> [MATERIAL TO PROCESS]:
● ● ● ●

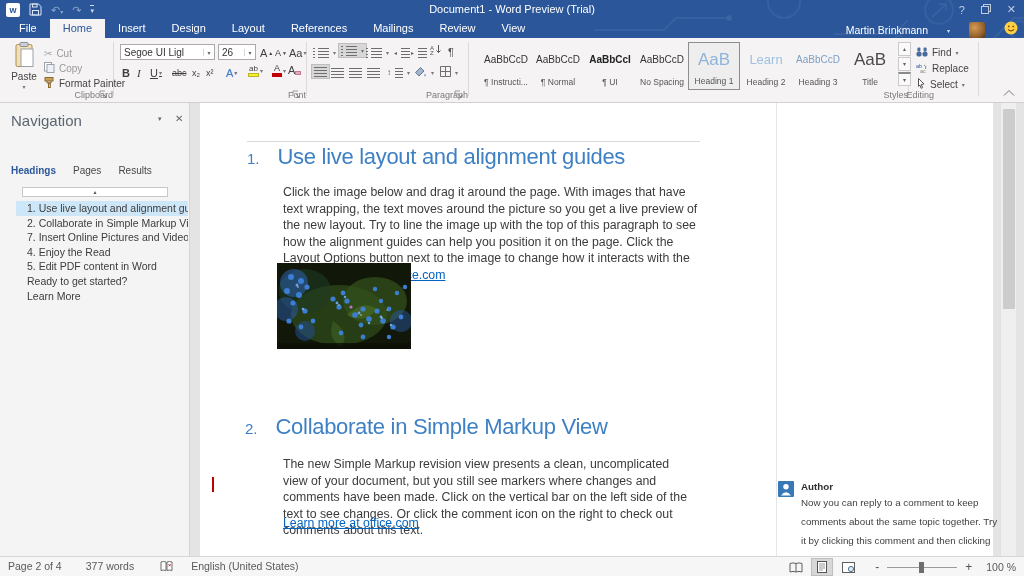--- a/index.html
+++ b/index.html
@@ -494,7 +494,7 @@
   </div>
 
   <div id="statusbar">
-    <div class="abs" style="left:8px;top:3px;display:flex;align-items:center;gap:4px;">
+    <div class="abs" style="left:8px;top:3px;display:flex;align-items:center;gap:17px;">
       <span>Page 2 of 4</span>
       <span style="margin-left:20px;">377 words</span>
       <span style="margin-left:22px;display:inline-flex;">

● ● ● ●

> [WHAT YOU SHOULD DO]:
Leaving out the pictures, output the listing above exactly as given.

> [TASK RESPONSE]:
--- a/index.html
+++ b/index.html
@@ -494,7 +494,7 @@
   </div>
 
   <div id="statusbar">
-    <div class="abs" style="left:8px;top:3px;display:flex;align-items:center;gap:4px;">
+    <div class="abs" style="left:8px;top:3px;display:flex;align-items:center;gap:17px;">
       <span>Page 2 of 4</span>
       <span style="margin-left:20px;">377 words</span>
       <span style="margin-left:22px;display:inline-flex;">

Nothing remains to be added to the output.